JSR ADDR jump to subroutine at the address following the JSR code. This pushes the PC+1 onto the return stack. Note that all other instructions have the bottom bit set and if the bottom bit is clear then it's a JSR ADDR (and ADDR is even).
RET pop the return stack
D2R/R2D pop data stack and push on return stack (and vice versa). Forth uses >r, r> and r@.
DROP decrement the data stack pointer so discarding the top element
SWAP swap the top two elements on the data stack
NOT/INC/DEC - ALU instructions on the top element of the data stack
AND/OR/XOR/ADD/SUB/ADDc/SUBc - ALU instructions that read the top two elements and write one back to the data stack.
I'm undecided as to whether there should be a carry flag (that's ADDc, SUBc), as there isn't the space to have big numbers.
I like non-destructive operations, so may have nAND that leaves the two operands on the data stack and pushes the result.

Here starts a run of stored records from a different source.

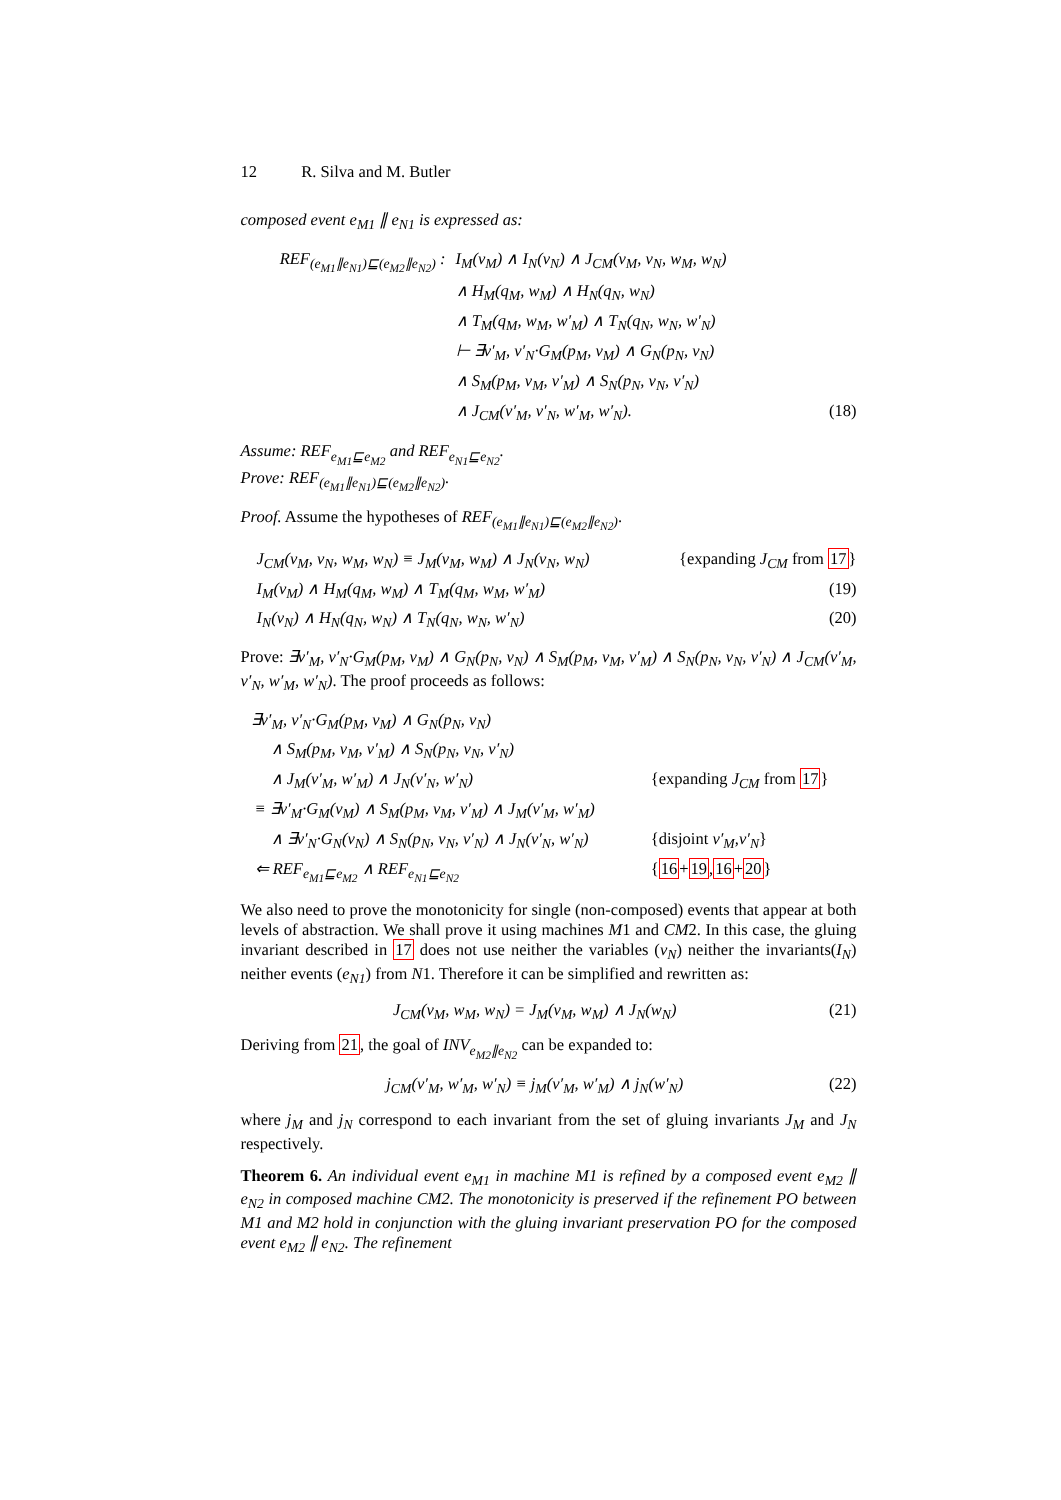12 R. Silva and M. Butler
composed event e<sub>M1</sub> ∥ e<sub>N1</sub> is expressed as:
| REF<sub>(e<sub>M1</sub>∥e<sub>N1</sub>)⊑(e<sub>M2</sub>∥e<sub>N2</sub>)</sub> : | I<sub>M</sub>(v<sub>M</sub>) ∧ I<sub>N</sub>(v<sub>N</sub>) ∧ J<sub>CM</sub>(v<sub>M</sub>, v<sub>N</sub>, w<sub>M</sub>, w<sub>N</sub>) | |
| | ∧ H<sub>M</sub>(q<sub>M</sub>, w<sub>M</sub>) ∧ H<sub>N</sub>(q<sub>N</sub>, w<sub>N</sub>) | |
| | ∧ T<sub>M</sub>(q<sub>M</sub>, w<sub>M</sub>, w′<sub>M</sub>) ∧ T<sub>N</sub>(q<sub>N</sub>, w<sub>N</sub>, w′<sub>N</sub>) | |
| | ⊢ ∃v′<sub>M</sub>, v′<sub>N</sub>·G<sub>M</sub>(p<sub>M</sub>, v<sub>M</sub>) ∧ G<sub>N</sub>(p<sub>N</sub>, v<sub>N</sub>) | |
| | ∧ S<sub>M</sub>(p<sub>M</sub>, v<sub>M</sub>, v′<sub>M</sub>) ∧ S<sub>N</sub>(p<sub>N</sub>, v<sub>N</sub>, v′<sub>N</sub>) | |
| | ∧ J<sub>CM</sub>(v′<sub>M</sub>, v′<sub>N</sub>, w′<sub>M</sub>, w′<sub>N</sub>). | (18) |
Assume: REF<sub>e<sub>M1</sub>⊑e<sub>M2</sub></sub> and REF<sub>e<sub>N1</sub>⊑e<sub>N2</sub></sub>.
Prove: REF<sub>(e<sub>M1</sub>∥e<sub>N1</sub>)⊑(e<sub>M2</sub>∥e<sub>N2</sub>)</sub>.
Proof. Assume the hypotheses of REF<sub>(e<sub>M1</sub>∥e<sub>N1</sub>)⊑(e<sub>M2</sub>∥e<sub>N2</sub>)</sub>.
| J<sub>CM</sub>(v<sub>M</sub>, v<sub>N</sub>, w<sub>M</sub>, w<sub>N</sub>) ≡ J<sub>M</sub>(v<sub>M</sub>, w<sub>M</sub>) ∧ J<sub>N</sub>(v<sub>N</sub>, w<sub>N</sub>) | {expanding J<sub>CM</sub> from 17 } |
| I<sub>M</sub>(v<sub>M</sub>) ∧ H<sub>M</sub>(q<sub>M</sub>, w<sub>M</sub>) ∧ T<sub>M</sub>(q<sub>M</sub>, w<sub>M</sub>, w′<sub>M</sub>) | (19) |
| I<sub>N</sub>(v<sub>N</sub>) ∧ H<sub>N</sub>(q<sub>N</sub>, w<sub>N</sub>) ∧ T<sub>N</sub>(q<sub>N</sub>, w<sub>N</sub>, w′<sub>N</sub>) | (20) |
Prove: ∃v′<sub>M</sub>, v′<sub>N</sub>·G<sub>M</sub>(p<sub>M</sub>, v<sub>M</sub>) ∧ G<sub>N</sub>(p<sub>N</sub>, v<sub>N</sub>) ∧ S<sub>M</sub>(p<sub>M</sub>, v<sub>M</sub>, v′<sub>M</sub>) ∧ S<sub>N</sub>(p<sub>N</sub>, v<sub>N</sub>, v′<sub>N</sub>) ∧ J<sub>CM</sub>(v′<sub>M</sub>, v′<sub>N</sub>, w′<sub>M</sub>, w′<sub>N</sub>). The proof proceeds as follows:
| ∃v′<sub>M</sub>, v′<sub>N</sub>·G<sub>M</sub>(p<sub>M</sub>, v<sub>M</sub>) ∧ G<sub>N</sub>(p<sub>N</sub>, v<sub>N</sub>) | |
| ∧ S<sub>M</sub>(p<sub>M</sub>, v<sub>M</sub>, v′<sub>M</sub>) ∧ S<sub>N</sub>(p<sub>N</sub>, v<sub>N</sub>, v′<sub>N</sub>) | |
| ∧ J<sub>M</sub>(v′<sub>M</sub>, w′<sub>M</sub>) ∧ J<sub>N</sub>(v′<sub>N</sub>, w′<sub>N</sub>) | {expanding J<sub>CM</sub> from 17 } |
| ≡ ∃v′<sub>M</sub>·G<sub>M</sub>(v<sub>M</sub>) ∧ S<sub>M</sub>(p<sub>M</sub>, v<sub>M</sub>, v′<sub>M</sub>) ∧ J<sub>M</sub>(v′<sub>M</sub>, w′<sub>M</sub>) | |
| ∧ ∃v′<sub>N</sub>·G<sub>N</sub>(v<sub>N</sub>) ∧ S<sub>N</sub>(p<sub>N</sub>, v<sub>N</sub>, v′<sub>N</sub>) ∧ J<sub>N</sub>(v′<sub>N</sub>, w′<sub>N</sub>) | {disjoint v′<sub>M</sub>,v′<sub>N</sub> } |
| ⇐ REF<sub>e<sub>M1</sub>⊑e<sub>M2</sub></sub> ∧ REF<sub>e<sub>N1</sub>⊑e<sub>N2</sub></sub> | { 16 + 19 , 16 + 20 } |
We also need to prove the monotonicity for single (non-composed) events that appear at both levels of abstraction. We shall prove it using machines M1 and CM2. In this case, the gluing invariant described in 17 does not use neither the variables (v<sub>N</sub>) neither the invariants(I<sub>N</sub>) neither events (e<sub>N1</sub>) from N1. Therefore it can be simplified and rewritten as:
J<sub>CM</sub>(v<sub>M</sub>, w<sub>M</sub>, w<sub>N</sub>) = J<sub>M</sub>(v<sub>M</sub>, w<sub>M</sub>) ∧ J<sub>N</sub>(w<sub>N</sub>) (21)
Deriving from 21, the goal of INV<sub>e<sub>M2</sub>∥e<sub>N2</sub></sub> can be expanded to:
j<sub>CM</sub>(v′<sub>M</sub>, w′<sub>M</sub>, w′<sub>N</sub>) ≡ j<sub>M</sub>(v′<sub>M</sub>, w′<sub>M</sub>) ∧ j<sub>N</sub>(w′<sub>N</sub>) (22)
where j<sub>M</sub> and j<sub>N</sub> correspond to each invariant from the set of gluing invariants J<sub>M</sub> and J<sub>N</sub> respectively.
Theorem 6. An individual event e<sub>M1</sub> in machine M1 is refined by a composed event e<sub>M2</sub> ∥ e<sub>N2</sub> in composed machine CM2. The monotonicity is preserved if the refinement PO between M1 and M2 hold in conjunction with the gluing invariant preservation PO for the composed event e<sub>M2</sub> ∥ e<sub>N2</sub>. The refinement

Operations set two Boolean flags, one is ZERO, which is only set if all the bits were zero, the other is SIGN, which holds the top bit of the result.
The basic instruction set is 5 bits. There are two bits for conditional operation, that is * always execute, * execute if SIGN=1, * execute if ZERO = 1 and one more. The last bit is for the JSR instruction.
This implements a Subroutine Threading Forth without the overheard of either the code for ENTER and NEXT that Indirect threading needs, nor the doubling of the space that repeated calls to JSR ADDR normally needs.
SUCCESS: Every project should have a clearly defined success criteria. For this one I want a A0 or A1 presentation that can hang up on a computer museum wall and that people find interesting. So it has to be doing something and preferably has to be interactive. I'm going to say that success if it can run both a clock and a simple calculator. If no command is entered into the calculator the clock shows hours, minutes and seconds, if there is a command then the output from the command is shown. Commands are to set the time, set an alarm time, set the alarm as a timer, and then simple calculator commands (add, sub, mul, div). So people can walk up to it and see it doing something, program a command and every minute the command will be run and the result displayed.